▸ Page text

----------------------------------------

I’ve been busy t’day visiting back n’ forth with long-time aviation pal, Captain Ernie Lingren.  We share a lot of common interests having joined the original Frontier Airlines within a few months of one-another.

The subject of the mystique that shrouded the venerable North American P-51 ‘Mustang’ came up.  This led me on a trip down memory lane.  So, I thought I would share a Nazy story with you.

Ernie, suggested that I should write a book.  Here’s my reply:

There are a LOT of wordsmiths far better’n me.  But, Cheryl has been after me to write another book.  I recently finished the fourth edition to Fly the Wing.  It’s with the editors now.  ASA is the publisher.   If you read the stories on my website you might see a book there.  All my stories have a written guarantee to thwart insomnia. 
I had mentioned my friend, Nazy Hirani, earlier in my visits with Ernie.  Nazy died in a horrific crash of his beloved Su Su, a P-51 named for Frank Borman’s wife.  Former astronaut, Frank Borman, had restored Su Su before it became part of the aviation history collection Nazy was the caretaker of…
Nazy, the great fellow he was, had a wonderful stable of aircraft.  His next would have been a Chance-Vaught F-4U “Corsair.”
One glitch with this, otherwise stellar aviator, was that Nazy would not listen to P-51 expert, Larry Perkins (also based at P-19).
Larry is one of the finest aviators I’ve ever known.  He is proficient in numerous warbirds.  His aviation pedigree is without peer.  I’ve spent countless hours sharing the flight deck with Larry in the C-47/DC-3C and think of him as the best instructor I’ve known.

----------------------------------------

▸ Information supplied
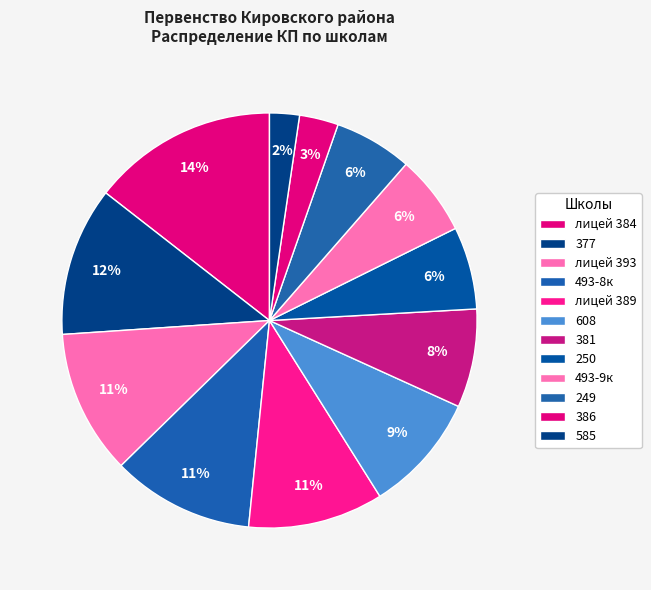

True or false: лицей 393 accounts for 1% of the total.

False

----------------------------------------

▸ Exercise objective
Extract the passage of the aviation story that begins at the words "The subject of" and stops after "story with you.". The data comes from a different source than the aviation story.

▸ Exercise output
The subject of the mystique that shrouded the venerable North American P-51 ‘Mustang’ came up.  This led me on a trip down memory lane.  So, I thought I would share a Nazy story with you.